Seriously, though, I think of flatbreads as a rhombus-square type shape. All squares are rhombuses, but not all rhombuses are squares. So, all pizzas are flatbreads, but not all flatbreads are pizza. (e.g. Indian naan is a flatbread, but not a pizza). That said, I’m welcome to be persuaded that I’m wrong!


Onion Marmalade Flatbread
Yield: 2 12’’-14’’ flatbreads
10 grape tomatoes (quartered)
3 cups baby arugula
6 tbsp. onion marmalade
2 tbsp. coarse sea salt
1 recipe pizza dough (bellow)

1. After making the dough, preheat the oven to 500F. This can be done on a cookie sheet, however, we use a pizza stone placed at the bottom of the oven.

2. Roll out the dough into two 12’’ by 5’’ rectangles. Place about 3 tbsp. of onion marmalade on each rectangle.

3. Move the dough to the oven and cook for 5 minutes. Add crumbled goat cheese (e.g. chevre) and continue to cook until the edges of the crust become a deep, golden brown. This should take approximately 5 to 8 minutes.

4. Remove from oven and top with arugula, grape tomatoes, and season liberally with coarse sea salt.

5. Wait about 2 minutes then slice and serve.


Pizza Dough
300 g bread flour (can sub. AP)
200 ml warm water
2 tbsp. extra virgin olive oil
1 tsp. kosher salt
1 tsp. active yeast
vegetable oil spray (e.g.

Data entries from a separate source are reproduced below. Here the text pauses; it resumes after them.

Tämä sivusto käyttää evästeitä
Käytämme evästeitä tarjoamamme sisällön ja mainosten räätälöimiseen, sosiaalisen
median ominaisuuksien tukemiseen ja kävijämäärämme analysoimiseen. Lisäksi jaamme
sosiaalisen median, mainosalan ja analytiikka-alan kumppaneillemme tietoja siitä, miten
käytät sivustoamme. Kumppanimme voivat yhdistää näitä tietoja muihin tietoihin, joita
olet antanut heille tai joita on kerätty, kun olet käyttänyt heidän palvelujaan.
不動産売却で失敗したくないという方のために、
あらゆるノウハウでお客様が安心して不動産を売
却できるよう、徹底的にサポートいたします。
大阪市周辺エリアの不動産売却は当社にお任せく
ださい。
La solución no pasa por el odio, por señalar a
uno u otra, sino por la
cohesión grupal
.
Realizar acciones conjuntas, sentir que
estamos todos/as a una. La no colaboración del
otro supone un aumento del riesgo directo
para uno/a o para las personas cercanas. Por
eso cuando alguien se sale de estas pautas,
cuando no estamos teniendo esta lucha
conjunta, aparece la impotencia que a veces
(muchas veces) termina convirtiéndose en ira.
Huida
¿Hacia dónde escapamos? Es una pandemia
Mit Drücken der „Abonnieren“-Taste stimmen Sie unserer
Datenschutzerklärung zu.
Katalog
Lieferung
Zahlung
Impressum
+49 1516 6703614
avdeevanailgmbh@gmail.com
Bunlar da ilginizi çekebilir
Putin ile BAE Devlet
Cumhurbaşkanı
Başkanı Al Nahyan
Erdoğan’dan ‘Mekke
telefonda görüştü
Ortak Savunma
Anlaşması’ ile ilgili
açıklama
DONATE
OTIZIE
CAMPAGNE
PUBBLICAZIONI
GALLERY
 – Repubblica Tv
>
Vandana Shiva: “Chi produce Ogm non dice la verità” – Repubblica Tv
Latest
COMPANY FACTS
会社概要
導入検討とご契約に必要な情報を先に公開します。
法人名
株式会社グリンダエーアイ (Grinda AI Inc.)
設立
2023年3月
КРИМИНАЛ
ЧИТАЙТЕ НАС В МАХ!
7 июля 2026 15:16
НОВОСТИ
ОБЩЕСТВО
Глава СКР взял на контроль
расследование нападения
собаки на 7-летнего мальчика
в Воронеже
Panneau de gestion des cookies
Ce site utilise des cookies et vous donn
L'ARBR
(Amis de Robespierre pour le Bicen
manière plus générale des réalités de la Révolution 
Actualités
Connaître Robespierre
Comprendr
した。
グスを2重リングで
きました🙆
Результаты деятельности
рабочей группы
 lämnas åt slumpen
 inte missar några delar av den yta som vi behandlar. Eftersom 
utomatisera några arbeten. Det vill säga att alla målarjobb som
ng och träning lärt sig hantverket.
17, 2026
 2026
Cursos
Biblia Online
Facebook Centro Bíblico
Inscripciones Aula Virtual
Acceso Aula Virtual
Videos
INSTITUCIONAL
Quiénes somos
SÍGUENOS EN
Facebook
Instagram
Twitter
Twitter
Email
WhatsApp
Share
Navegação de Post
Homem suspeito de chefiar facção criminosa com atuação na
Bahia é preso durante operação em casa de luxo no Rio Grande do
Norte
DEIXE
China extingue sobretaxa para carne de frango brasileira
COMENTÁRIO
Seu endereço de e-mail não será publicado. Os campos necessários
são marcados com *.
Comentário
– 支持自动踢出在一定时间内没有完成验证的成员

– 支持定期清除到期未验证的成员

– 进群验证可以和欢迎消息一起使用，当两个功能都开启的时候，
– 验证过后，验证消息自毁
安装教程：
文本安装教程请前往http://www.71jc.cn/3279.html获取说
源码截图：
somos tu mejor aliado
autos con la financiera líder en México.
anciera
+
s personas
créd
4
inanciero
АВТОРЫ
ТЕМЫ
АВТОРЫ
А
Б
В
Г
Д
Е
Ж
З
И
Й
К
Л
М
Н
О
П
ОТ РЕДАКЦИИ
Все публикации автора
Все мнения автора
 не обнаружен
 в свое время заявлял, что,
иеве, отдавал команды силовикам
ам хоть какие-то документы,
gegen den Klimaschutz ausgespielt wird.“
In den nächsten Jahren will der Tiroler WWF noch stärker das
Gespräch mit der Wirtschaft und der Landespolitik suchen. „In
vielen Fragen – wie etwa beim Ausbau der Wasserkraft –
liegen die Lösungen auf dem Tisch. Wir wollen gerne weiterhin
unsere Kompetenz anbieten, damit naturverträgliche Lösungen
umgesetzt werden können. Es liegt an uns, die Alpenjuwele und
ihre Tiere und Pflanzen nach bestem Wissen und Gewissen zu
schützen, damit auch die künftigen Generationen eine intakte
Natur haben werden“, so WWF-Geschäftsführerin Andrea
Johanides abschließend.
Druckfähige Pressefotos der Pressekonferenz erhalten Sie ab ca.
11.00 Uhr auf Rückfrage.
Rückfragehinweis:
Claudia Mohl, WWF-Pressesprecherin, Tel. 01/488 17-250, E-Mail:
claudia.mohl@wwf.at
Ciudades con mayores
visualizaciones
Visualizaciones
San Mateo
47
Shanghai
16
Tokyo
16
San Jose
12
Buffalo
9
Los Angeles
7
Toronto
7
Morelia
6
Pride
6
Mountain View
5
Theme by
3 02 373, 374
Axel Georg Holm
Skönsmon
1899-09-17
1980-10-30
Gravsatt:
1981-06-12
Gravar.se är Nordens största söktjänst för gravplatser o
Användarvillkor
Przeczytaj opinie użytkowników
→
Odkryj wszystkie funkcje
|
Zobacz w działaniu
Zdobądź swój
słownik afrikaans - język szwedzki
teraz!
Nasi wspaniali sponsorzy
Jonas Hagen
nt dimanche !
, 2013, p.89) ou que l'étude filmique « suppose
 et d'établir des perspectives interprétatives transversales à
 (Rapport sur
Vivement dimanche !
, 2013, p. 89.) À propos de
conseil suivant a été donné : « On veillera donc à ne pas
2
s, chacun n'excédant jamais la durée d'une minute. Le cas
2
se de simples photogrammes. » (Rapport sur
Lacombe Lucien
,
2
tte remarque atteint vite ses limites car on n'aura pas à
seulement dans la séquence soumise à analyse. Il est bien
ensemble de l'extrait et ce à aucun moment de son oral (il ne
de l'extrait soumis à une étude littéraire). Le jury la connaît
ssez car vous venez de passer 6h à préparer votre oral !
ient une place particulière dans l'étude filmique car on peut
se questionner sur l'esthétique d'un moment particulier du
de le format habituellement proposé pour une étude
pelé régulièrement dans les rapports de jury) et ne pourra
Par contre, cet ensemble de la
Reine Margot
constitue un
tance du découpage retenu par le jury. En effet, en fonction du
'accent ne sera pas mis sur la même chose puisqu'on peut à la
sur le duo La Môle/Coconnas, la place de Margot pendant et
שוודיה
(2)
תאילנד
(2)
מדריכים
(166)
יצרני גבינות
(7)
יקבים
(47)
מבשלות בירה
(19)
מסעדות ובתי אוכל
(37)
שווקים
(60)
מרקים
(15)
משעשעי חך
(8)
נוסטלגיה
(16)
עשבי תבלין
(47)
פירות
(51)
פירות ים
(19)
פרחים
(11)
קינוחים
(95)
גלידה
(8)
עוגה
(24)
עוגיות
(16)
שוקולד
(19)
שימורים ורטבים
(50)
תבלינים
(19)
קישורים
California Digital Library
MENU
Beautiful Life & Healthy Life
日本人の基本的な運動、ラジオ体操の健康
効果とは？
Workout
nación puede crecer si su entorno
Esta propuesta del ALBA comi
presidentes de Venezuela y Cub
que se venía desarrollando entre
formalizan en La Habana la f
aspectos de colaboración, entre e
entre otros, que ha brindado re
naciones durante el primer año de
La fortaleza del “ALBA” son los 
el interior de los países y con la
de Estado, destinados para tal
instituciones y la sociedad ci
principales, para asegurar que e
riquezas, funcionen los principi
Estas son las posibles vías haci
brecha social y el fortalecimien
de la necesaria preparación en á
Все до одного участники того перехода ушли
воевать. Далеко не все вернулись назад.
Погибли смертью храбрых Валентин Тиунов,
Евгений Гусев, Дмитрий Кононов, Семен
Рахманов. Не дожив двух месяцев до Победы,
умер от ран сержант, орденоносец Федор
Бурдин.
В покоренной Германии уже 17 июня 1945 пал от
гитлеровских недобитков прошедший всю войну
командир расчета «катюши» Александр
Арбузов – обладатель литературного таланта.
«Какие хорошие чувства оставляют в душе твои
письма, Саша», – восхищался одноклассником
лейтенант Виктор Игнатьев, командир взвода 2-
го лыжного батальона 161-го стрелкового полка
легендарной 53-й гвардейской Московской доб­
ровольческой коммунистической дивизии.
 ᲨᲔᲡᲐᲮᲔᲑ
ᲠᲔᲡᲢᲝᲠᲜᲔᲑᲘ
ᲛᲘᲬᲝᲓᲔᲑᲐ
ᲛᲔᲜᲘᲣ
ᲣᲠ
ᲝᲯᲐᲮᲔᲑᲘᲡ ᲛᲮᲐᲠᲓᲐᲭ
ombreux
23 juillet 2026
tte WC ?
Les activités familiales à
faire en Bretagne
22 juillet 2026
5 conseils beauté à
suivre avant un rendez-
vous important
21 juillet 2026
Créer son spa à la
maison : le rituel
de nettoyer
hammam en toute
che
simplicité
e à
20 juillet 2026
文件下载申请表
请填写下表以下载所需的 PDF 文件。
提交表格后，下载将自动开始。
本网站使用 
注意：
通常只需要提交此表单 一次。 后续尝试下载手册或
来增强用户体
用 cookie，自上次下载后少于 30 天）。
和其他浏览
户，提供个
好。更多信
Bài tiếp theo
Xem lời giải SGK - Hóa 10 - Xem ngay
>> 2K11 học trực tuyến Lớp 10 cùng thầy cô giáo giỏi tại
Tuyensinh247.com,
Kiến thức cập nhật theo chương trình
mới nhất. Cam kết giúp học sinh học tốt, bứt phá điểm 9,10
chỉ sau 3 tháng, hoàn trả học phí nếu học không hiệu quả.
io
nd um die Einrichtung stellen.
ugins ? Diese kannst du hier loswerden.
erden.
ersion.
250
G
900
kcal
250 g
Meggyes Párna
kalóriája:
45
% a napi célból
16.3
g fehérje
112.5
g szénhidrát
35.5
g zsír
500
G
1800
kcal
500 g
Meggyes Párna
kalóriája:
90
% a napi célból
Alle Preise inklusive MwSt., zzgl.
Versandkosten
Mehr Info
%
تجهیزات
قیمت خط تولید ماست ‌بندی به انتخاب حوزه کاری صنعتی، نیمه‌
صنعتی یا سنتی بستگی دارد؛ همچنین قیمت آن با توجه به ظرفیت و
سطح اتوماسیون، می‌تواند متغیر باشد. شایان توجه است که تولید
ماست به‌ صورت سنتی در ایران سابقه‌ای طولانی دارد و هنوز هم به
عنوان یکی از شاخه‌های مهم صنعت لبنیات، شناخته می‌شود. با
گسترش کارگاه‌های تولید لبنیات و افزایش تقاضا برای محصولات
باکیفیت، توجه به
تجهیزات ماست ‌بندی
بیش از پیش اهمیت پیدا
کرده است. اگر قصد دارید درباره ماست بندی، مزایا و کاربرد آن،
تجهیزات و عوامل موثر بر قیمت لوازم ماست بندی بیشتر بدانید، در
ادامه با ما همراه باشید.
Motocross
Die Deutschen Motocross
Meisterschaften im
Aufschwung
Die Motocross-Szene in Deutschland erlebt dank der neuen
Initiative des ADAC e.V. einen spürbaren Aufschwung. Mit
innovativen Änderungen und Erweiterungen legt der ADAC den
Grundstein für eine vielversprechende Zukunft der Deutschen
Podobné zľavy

Pam)

1. Place the flour, water, salt, and yeast in the bowl of a stand mixer with a dough hook. Turn on lowest setting and slowly add the water then extra virgin olive oil.

2. Let the dough come together, and then knead for approximately 5 minutes. The dough should be mostly smooth and glossy when you remove it from the mixer.

3. Shape the dough into a ball. Spray a large bowl and then dough with oil. Cover with a towel and place in a warm place until it doubles in size. This should take about 2 to 4 hours or overnight in the refrigerator.

4. Gently punch down the dough and knead briefly until it comes together. Cut into 2 pieces and form into balls. Let rest for 15 to 30 min. before rolling out as needed.